# My first rod turner..



## marstang50 (May 3, 2005)




----------



## loucar1 (Sep 3, 2006)

*Look Good to me!*

Do you have a set of plans. I would like to make one just like yours any help would be greatly appreciated


----------



## NTKG (Aug 16, 2003)

the only mod to that really would be that the end piece was adjustable. made my first butt with it last night

thanks!


----------



## marstang50 (May 3, 2005)

yeah neil i knew it would be better if you could adjust that end so not to get in the way of eyes and such but due to the time sensitivity of the matter I didnt do it. If it becomes a problem just take the 2 screws out of the bottom and move it up some. 
loucar1, I was thinking of starting a small production of these. Of course they will be a little better each time. The one above was made out of scrap wood laying around and put together very quick. You just let me know if you want one made for you.
marshall


----------



## GORD4862 (Jan 7, 2003)

Nice job, nice and simple. I'd be interested in one in one made for me. Let me know what you think.
Thanks
Gord4862


----------



## AL_N_VB (Apr 3, 2002)

nice job Marshall.....

M&N Custom Rod Building...kinda has ring...I'll take the royalties in customs ....

We gonna see ya this weekend Neil and Marshall...

Gonna be out both Sat and Sun...prolly gonn hook up with Ken and NJ on Sunday...prolly bring the misses and lil one....BTW..Crawdaddy should be down also.


----------



## marstang50 (May 3, 2005)

Man, I cant do much of anything for awhile. I just had a MRI done today to see whats wrong with my back so i will not be fishing this weekend but i know Neil is going. Yall put some heat on them fish. The doc said I might have a slipped disc. I like that name "M&N Custom Rods", Whatcha think neil?
GORD4862, I can make one for you. Give me a call.
804-426-1215


----------



## NTKG (Aug 16, 2003)

percocet?


----------



## Newsjeff (Jul 22, 2004)

Vicodin?


----------



## croaker (Jun 18, 2004)

*Just a thought....*

Instead of attaching the end piece, why not put two dowels in the base of the end piece and then drill pairs of holes in the base, say about 1 inch apart along the length of the base?

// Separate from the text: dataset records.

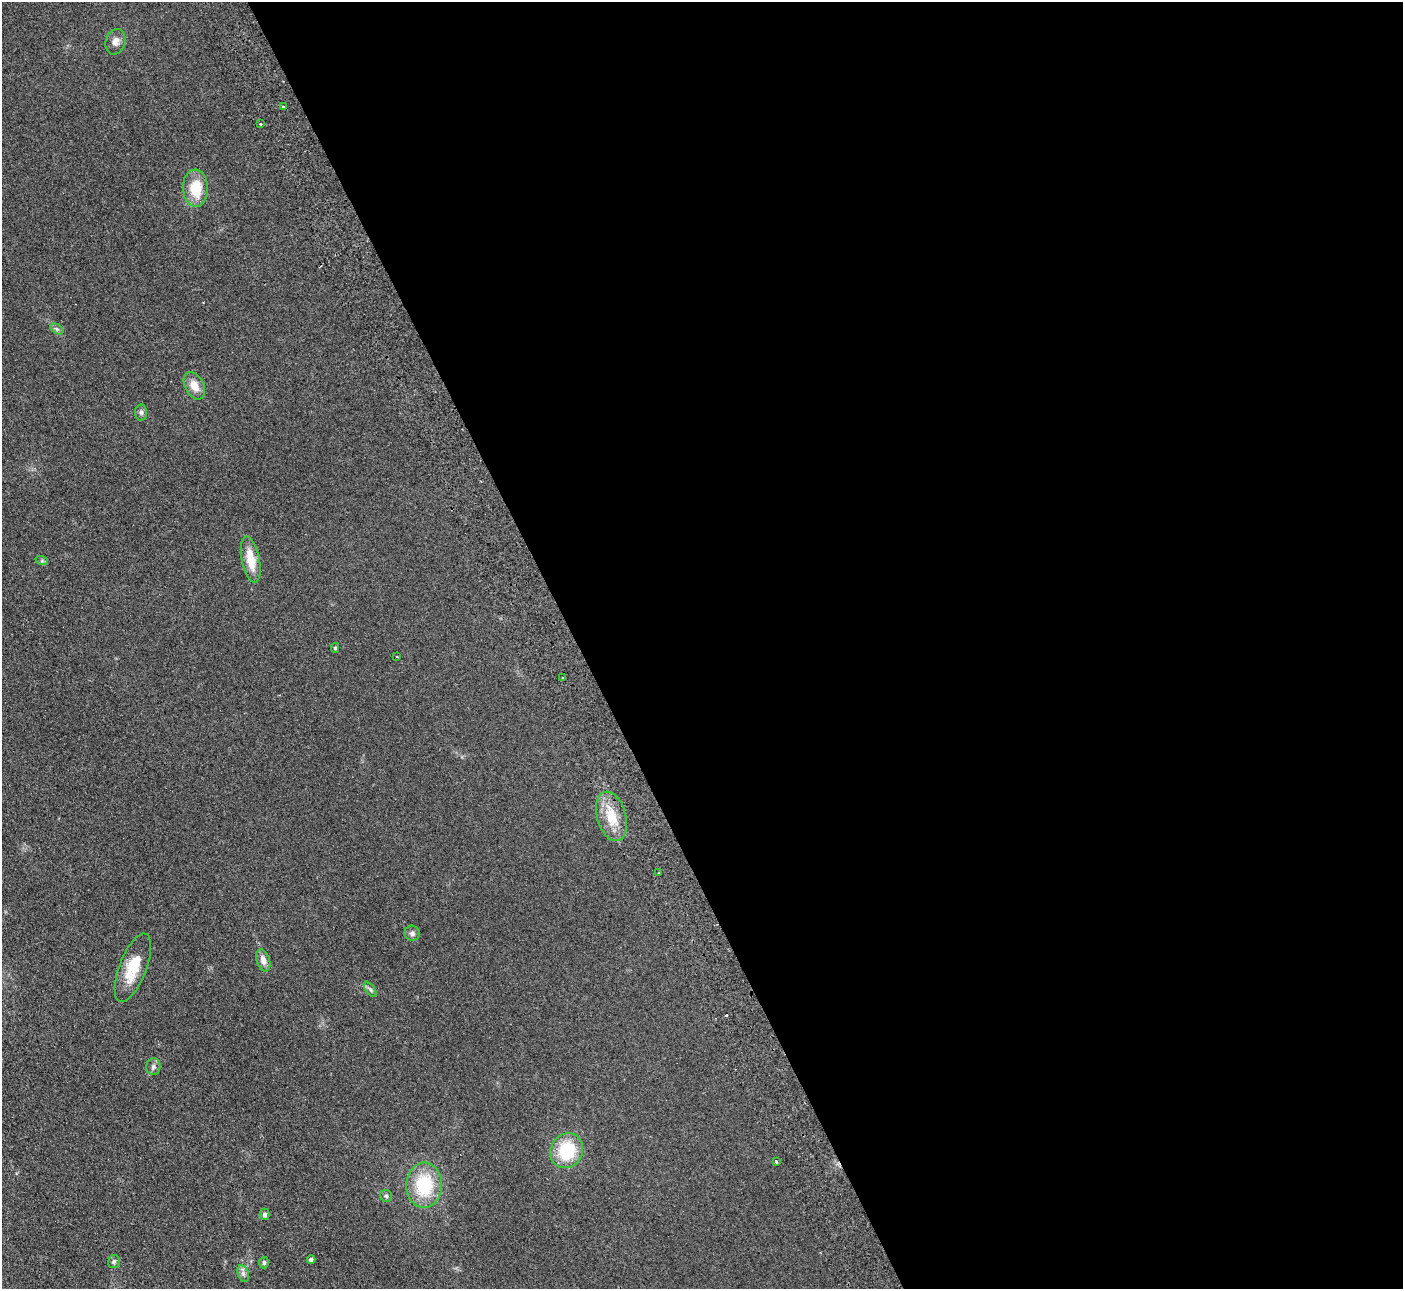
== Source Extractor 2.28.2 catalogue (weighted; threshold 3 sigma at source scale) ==
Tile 8 of 4 x 4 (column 4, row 2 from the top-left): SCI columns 4257-5657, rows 2757-4043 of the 5710 x 5643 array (HDU 1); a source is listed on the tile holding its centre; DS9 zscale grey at full resolution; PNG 1405 x 1291 px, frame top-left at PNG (2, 2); each listed source drawn as its Kron ellipse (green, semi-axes under 4 px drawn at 4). Shown black and unused: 59% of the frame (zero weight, under 2 of 3 exposures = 3% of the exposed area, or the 3 px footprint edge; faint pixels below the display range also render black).
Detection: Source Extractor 2.28.2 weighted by HDU 2 'WHT'; one run over the whole footprint, this tile lists its part. Background 0.0981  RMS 0.01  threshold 0.0467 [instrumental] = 3 sigma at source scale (4.5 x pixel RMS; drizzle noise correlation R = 1.50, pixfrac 1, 0.05/0.05 arcsec/px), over >= 5 px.
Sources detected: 29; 1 cosmic-ray / hot-pixel residue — neither listed nor drawn; the other 28 listed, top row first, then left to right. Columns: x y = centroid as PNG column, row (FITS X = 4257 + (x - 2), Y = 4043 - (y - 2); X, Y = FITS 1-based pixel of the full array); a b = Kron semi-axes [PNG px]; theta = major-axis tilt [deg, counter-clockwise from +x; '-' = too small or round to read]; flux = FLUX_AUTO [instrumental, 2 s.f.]
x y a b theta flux
115 42 13 10 74 5.9
283 106 3 3 - 3.1
260 124 3 3 - 4.2
195 188 18 12 -87 29
57 329 7 4 -34 1.8
194 386 14 9 -63 12
141 412 8 6 88 2.6
251 560 23 9 -78 21
42 561 6 4 -19 1.5
335 648 5 4 - 1.4
397 657 3 2 - 1.1
563 678 3 3 - 2
611 816 25 14 -75 25
659 872 3 2 - 0.8
412 933 8 7 - 3.1
263 960 11 6 -72 7.2
133 968 36 13 69 31
370 989 9 4 -54 2.1
153 1067 8 7 - 3.4
567 1151 18 16 63 48
776 1161 3 3 - 4.4
424 1185 22 18 88 52
386 1196 6 6 - 2
265 1214 6 5 - 2.8
311 1259 4 4 - 5
114 1262 6 6 - 2
264 1263 6 4 -88 1.7
243 1274 9 5 -71 2.9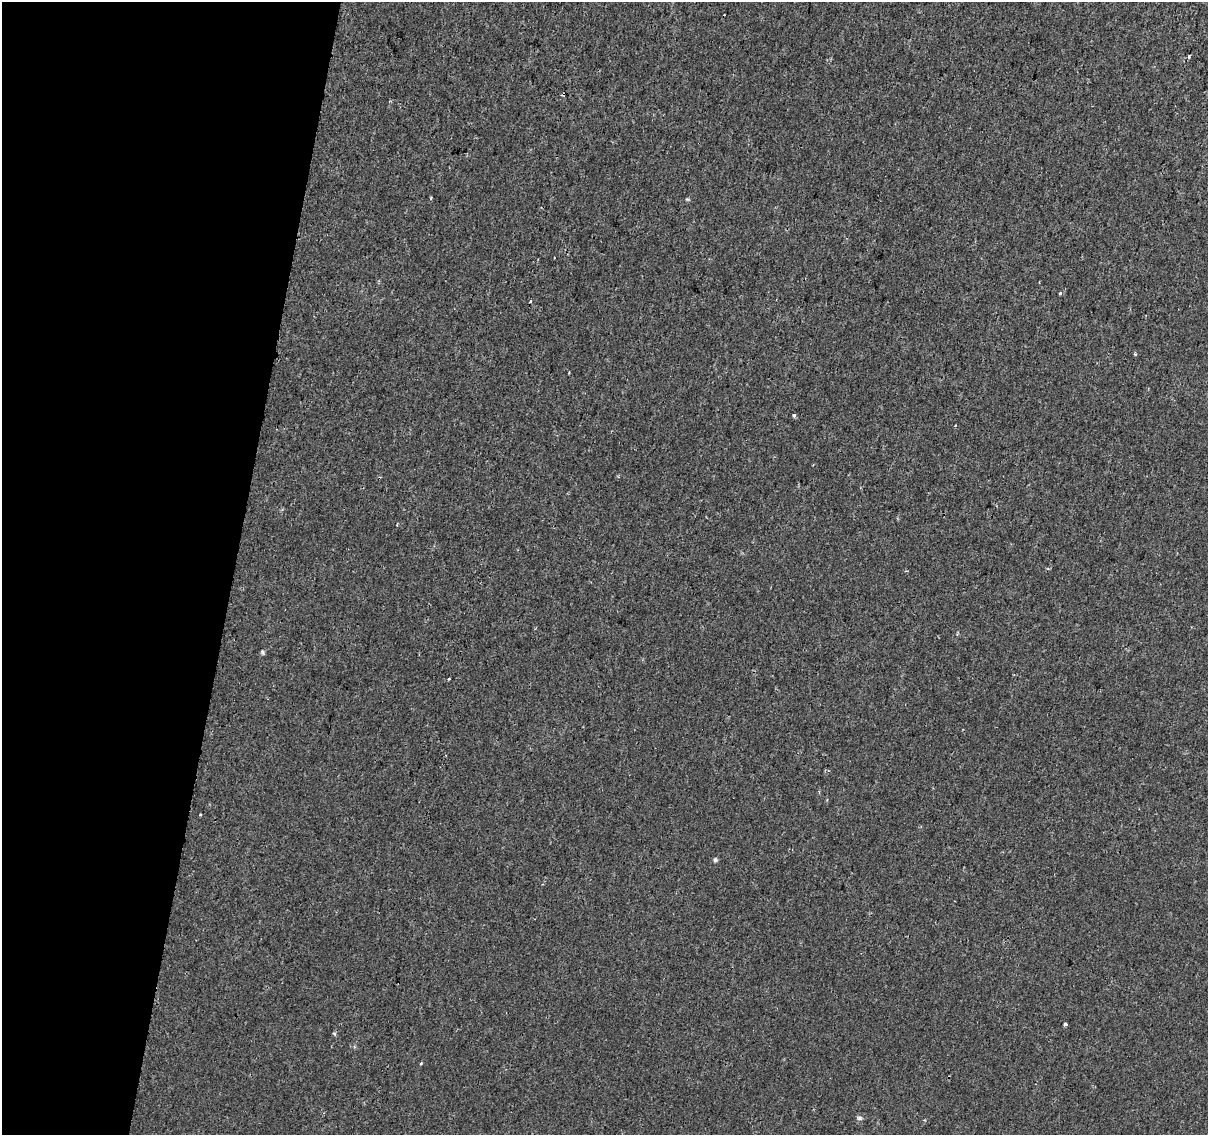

That will allow you to position the end piece where you want it on the base.

Another thought; you could make several of the end pieces, attached to a base/foot and use them for longer sections.


----------



## Newsjeff (Jul 22, 2004)

Marshall, how much would ya charge da other token whitie for one of your rod tuners?

I am very interested.


----------



## marstang50 (May 3, 2005)

sup Jeff,
$80 will get one to your door unless shipping turns out to be more than i thought. Let me know. 804-426-1215 Marshall


----------